● **Daftar Pertanyaan**
- A) Tuliskan kembali bagian berita tentang utang rafaksi minyak goreng dari "Terkait dengan ancaman" sampai "ancaman Aprindo tersebut." tanpa mengubah satu kata pun.
- B) Menurut berita tentang utang rafaksi minyak goreng, berapa nilai utang yang diklaim Aprindo?
- C) Sambung berita tentang utang rafaksi minyak goreng dengan menulis lanjutannya setelah kalimat terakhir yang ada.

● **Teks Bacaan**
+--

JAKARTA – Kementerian Perdagangan (Kemendag) mengajak pengusaha ritel yang tergabung dalam Asosiasi Pengusaha Ritel Indonesia (Aprindo) untuk duduk bersama. Pertemuan itu akan dilakukan untuk menentukan solusi tepat terkait utang rafaksi minyak goreng yang diklaim Aprindo senilai Rp344 miliar.
“Melalui Direktorat Jenderal Perdagangan Dalam Negeri akan duduk bersama dengan Aprindo,” kata Wakil Menteri Perdagangan (Wamendag) Jerry Sambuaga kepada awak media di Semarang, Jumat (18/8/2023).
Jerry menghargai Aprindo sebagai salah satu pemangku kepentingan alias stakeholder. Ia pun mengajak Aprindo duduk bersama untuk menyamakan persepsi soal sengkarut utang rafaksi minyak goreng.
Ia menekankan Kemendag masih mempelajari masalah rafaksi minyak goreng untuk menentukan sikap kementerian ke depannya. Di lain sisi, Jerry menyebut Kejaksaan Agung (Kejagung) sudah mengeluarkan pendapat hukum bahwa penyelesaian rafaksi minyak goreng diselesaikan menurut peraturan yang berlaku. “Kita lihat yang ke depannya, yang terbaru, dan ter-update. Jadi kita mengacu kepada peraturan yang
terkini,” katanya.
Terkait dengan ancaman Aprindo yang akan menghentikan pasokan minyak goreng, Jerry memastikan kelangkaan minyak goreng tidak akan terjadi akibat ancaman Aprindo tersebut.

+--

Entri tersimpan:
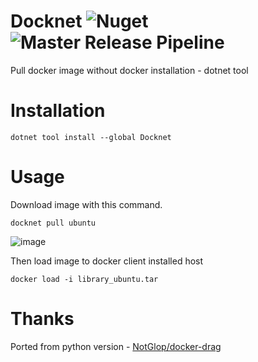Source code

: # Docknet ![Nuget](https://img.shields.io/nuget/v/docknet) ![Master Release Pipeline](https://github.com/bduman/docknet/workflows/Master%20Release%20Pipeline/badge.svg)
Pull docker image without docker installation - dotnet tool

# Installation

`dotnet tool install --global Docknet`

# Usage
Download image with this command.

`docknet pull ubuntu`

![image](https://user-images.githubusercontent.com/5374623/89088869-3923d100-d3a3-11ea-9aa5-93ab5a9b5508.png)

Then load image to docker client installed host 

`docker load -i library_ubuntu.tar`

# Thanks

Ported from python version - [NotGlop/docker-drag](https://github.com/NotGlop/docker-drag)
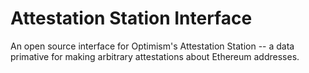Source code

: # Attestation Station Interface

An open source interface for Optimism's Attestation Station -- a data primative for making arbitrary attestations about Ethereum addresses.

<!-- TODO: Add link to Optimism's resources when they're live-->
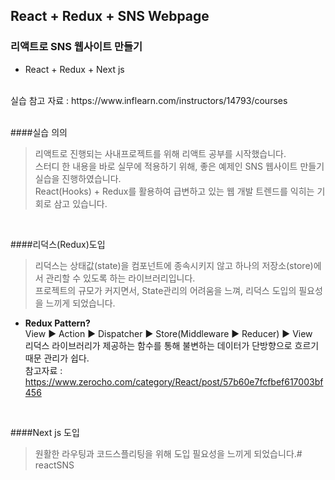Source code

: ## React + Redux + SNS Webpage 

### 리액트로 SNS 웹사이트 만들기 ###
- React + Redux + Next js 
<br>
실습 참고 자료 : https://www.inflearn.com/instructors/14793/courses
<br> 
<br>

####실습 의의

>리액트로 진행되는 사내프로젝트를 위해 리액트 공부를 시작했습니다.
><br>스터디 한 내용을 바로 실무에 적용하기 위해, 좋은 예제인 SNS 웹사이트 만들기 실습을 진행하였습니다.
><br>React(Hooks) + Redux를 활용하여 급변하고 있는 웹 개발 트렌드를 익히는 기회로 삼고 있습니다.

<br>

####리덕스(Redux)도입
>
>리덕스는 상태값(state)을 컴포넌트에 종속시키지 않고 하나의 저장소(store)에서 관리할 수 있도록 하는 라이브러리입니다. <br>
>프로젝트의 규모가 커지면서, State관리의 어려움을 느껴, 리덕스 도입의 필요성을 느끼게 되었습니다. 

- **Redux Pattern?** <br>
View ▶ Action ▶ Dispatcher ▶ Store(Middleware ▶ Reducer) ▶ View
<br>리덕스 라이브러리가 제공하는 함수를 통해 불변하는 데이터가 단방향으로 흐르기 때문 관리가 쉽다.
<br>참고자료 : https://www.zerocho.com/category/React/post/57b60e7fcfbef617003bf456

<br>

####Next js 도입
>
>원활한 라우팅과 코드스플리팅을 위해 도입 필요성을 느끼게 되었습니다.# reactSNS
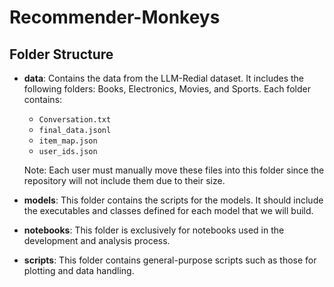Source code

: # Recommender-Monkeys

## Folder Structure

- **data**: Contains the data from the LLM-Redial dataset. It includes the following folders: Books, Electronics, Movies, and Sports. Each folder contains:
  - `Conversation.txt`
  - `final_data.jsonl`
  - `item_map.json`
  - `user_ids.json`
  
  Note: Each user must manually move these files into this folder since the repository will not include them due to their size.

- **models**: This folder contains the scripts for the models. It should include the executables and classes defined for each model that we will build.

- **notebooks**: This folder is exclusively for notebooks used in the development and analysis process.

- **scripts**: This folder contains general-purpose scripts such as those for plotting and data handling.
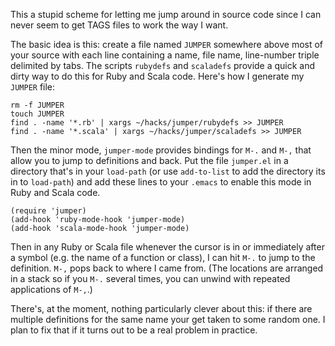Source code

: This a stupid scheme for letting me jump around in source code since I
can never seem to get TAGS files to work the way I want.

The basic idea is this: create a file named `JUMPER` somewhere above
most of your source with each line containing a name, file name,
line-number triple delimited by tabs. The scripts `rubydefs` and
`scaladefs` provide a quick and dirty way to do this for Ruby and
Scala code. Here's how I generate my `JUMPER` file:

    rm -f JUMPER
    touch JUMPER
    find . -name '*.rb' | xargs ~/hacks/jumper/rubydefs >> JUMPER
    find . -name '*.scala' | xargs ~/hacks/jumper/scaladefs >> JUMPER

Then the minor mode, `jumper-mode` provides bindings for `M-.` and
`M-,` that allow you to jump to definitions and back. Put the file
`jumper.el` in a directory that's in your `load-path` (or use
`add-to-list` to add the directory its in to `load-path`) and  add these
lines to your `.emacs` to enable this mode in Ruby and Scala code.

    (require 'jumper)
    (add-hook 'ruby-mode-hook 'jumper-mode)
    (add-hook 'scala-mode-hook 'jumper-mode)

Then in any Ruby or Scala file whenever the cursor is in or
immediately after a symbol (e.g. the name of a function or class), I
can hit `M-.` to jump to the definition. `M-,` pops back to where I
came from. (The locations are arranged in a stack so if you `M-.`
several times, you can unwind with repeated applications of `M-,`.)

There's, at the moment, nothing particularly clever about this: if
there are multiple definitions for the same name your get taken to
some random one. I plan to fix that if it turns out to be a real
problem in practice.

+--

● **Kumpulan Jawaban**
- A)
Terkait dengan ancaman Aprindo yang akan menghentikan pasokan minyak goreng, Jerry memastikan kelangkaan minyak goreng tidak akan terjadi akibat ancaman Aprindo tersebut.

- B) Rp344 miliar.

- C)
“Dibilang minyak goreng nanti tiba-tiba jadi langka ya enggak akan begitu. Karena ini ngomongin ritel, minyak goreng kan enggak cuma dijual di ritel, tapi juga di pasar, macam-macam,” ujar Jerry.
Terlebih minyak goreng di ritel mayoritas adalah minyak goreng premium. Sementara itu, masih tersedia pilihan lainnya seperti minyak goreng curah, minyak goreng kemasan sederhana, dan minyak goreng bersubsidi merek MinyKkita.
Kemendag pun yakin tidak akan terjadi kelangkaan minyak goreng seperti awal tahun lalu. Sebab meski ritel mengurangi atau menghentikan pasokan minyak goreng, komoditas tersebut akan tetap dijual di minimarket dan marketplace. Adapun Aprindo tidak mengurus penjualan di dua domain tersebut.
“Intinya medium untuk kita mendapatkan minyak goreng itu kan tersebar di berbagai macam domain, sehingga sekali lagi ini bukan menjadi kekhawatiran,” kata Jerry.
Diketahui, utang rafaksi itu berasal dari selisih harga keekonomian minyak goreng dengan harga jual saat negara meminta peritel menjual minyak goreng Rp14.000 per liter pada awal tahun lalu. Saat itu, ada sekitar 42.000 gerai yang menerapkan harga tersebut meskipun pemasok membanderol di atas Rp14.000.
Ketua Umum Aprindo Roy Nicholas Mandey mengatakan pihaknya akan memotong tagihan minyak goreng kepada distributor dan produsen melalui mekanisme business to business (B2B). Jika utang tetap tak kunjung dibayar, Aprindo juga mengancam akan membawa permasalahan rafaksi minyak goreng melalui gugatan kepada Pengadilan Tata Usaha Negara (PTUN).
Menurut Roy, dampak aksi pemotongan tagihan kepada distributor atau produsen minyak goreng ini akan memicu kelangkaan pasokan di Tana Air. Sebab, kemungkinan pasokan akan dikurangi dan distribusinya akan dihentikan pasokannya oleh produsen serta distributor kepada toko atau gerai retail. (SDR)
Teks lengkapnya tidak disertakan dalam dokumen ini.